A self-explanatory term for a venom produced by scorpions* which contains multiple toxins and other compounds.
Toxins and chemicals in scorpion venom-SV Neurotoxin, cardiotoxin, nephrotoxin, haemolytic toxin, phosphodiesterases, phospholipases, hyaluronidases, glycosaminoglycans, histamine, serotonin*, tryptophan, and cytokine releasers.
*Which may contribute to the pain of with scorpion envenomation.
Pathophysiology SV has neuromuscular and autonomic effects, and causes local tissue damage. Its primary targets are voltage-dependent ion channels, leading to prolonged neural activity, cardiopulmonary and end-organ effects secondary to autonomic excitation. Somatic and cranial nerve hyperactivity result from neuromuscular overstimulation.
Neurotoxins are the most potent toxins: they are heat-stable, have low molecular weight, and impair activity in nerves, muscles, and the heart by altering ion channel permeability. They are divided into two broad groups:
• Long-chain polypeptide neurotoxins Lock voltage-dependent sodium channels in the open position, leading to continuous, prolonged, repetitive firing of the somatic, sympathetic, and parasympathetic neurons, symptoms of autonomic and neuromuscular overexcitation and prevention of normal nerve impulse transmissions, in addition to flooding the region with neurotransmitters–e.g., epinephrine, norepinephrine, acetylcholine, glutamate, and aspartate.
• Short polypeptide neurotoxins Block potassium channels.
The binding of neurotoxins to the host is reversible, but different neurotoxins have different affinities.

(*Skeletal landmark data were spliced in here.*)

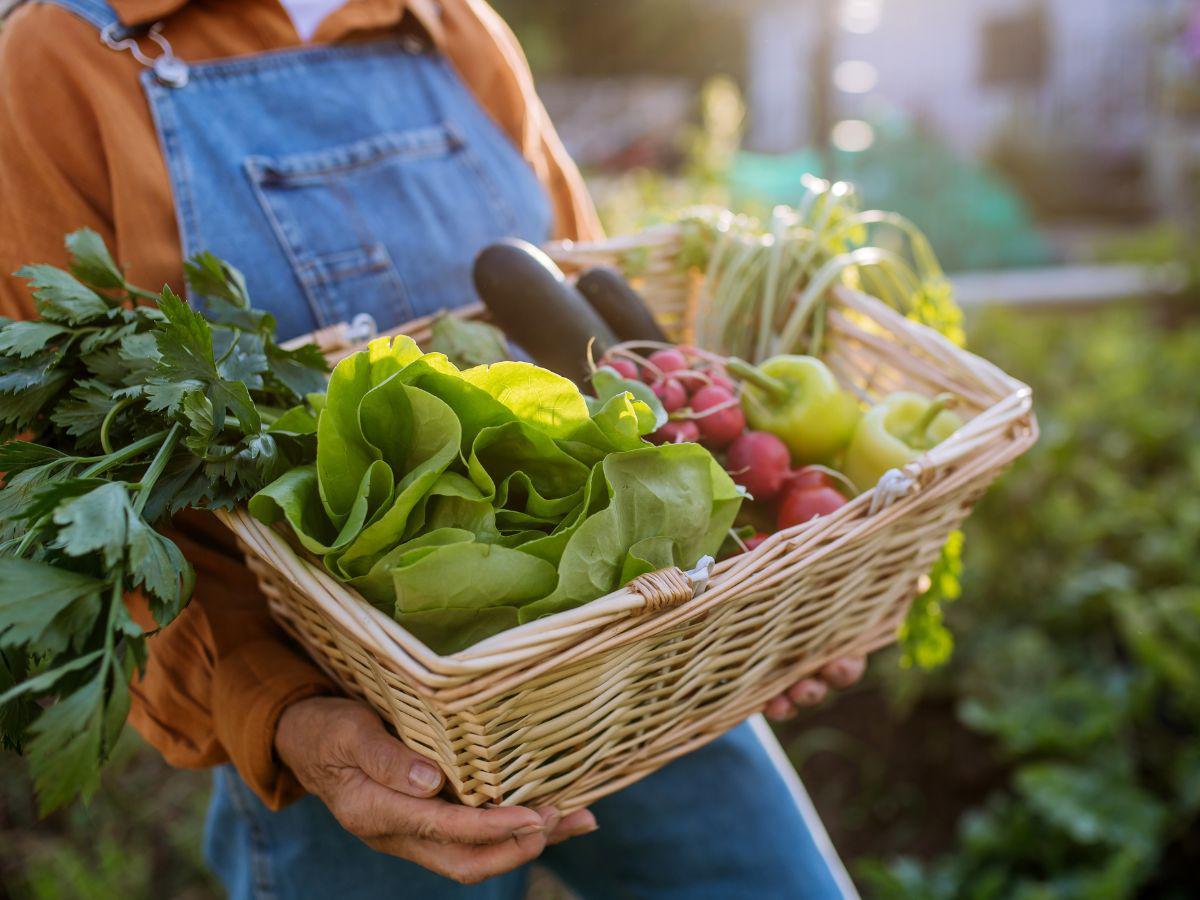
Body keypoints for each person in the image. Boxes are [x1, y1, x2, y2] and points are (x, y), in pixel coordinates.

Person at [0, 1, 866, 896]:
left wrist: (761, 614)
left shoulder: (452, 23)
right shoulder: (63, 57)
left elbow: (580, 318)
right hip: (360, 738)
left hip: (629, 662)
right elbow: (71, 506)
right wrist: (291, 719)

The stability of the neurotoxin is due to the 4 disulfide bridges that fold the neurotoxin into a very compact 3-dimensional structure, thus making it resistant to pH and temperature changes. However, reagents that can break the disulfide bridges can inactivate this toxin by causing it to unfold. Also, the antigenicity of this toxin is dependent on the length and number of exposed regions that are sticking out of the 3-dimensional structure.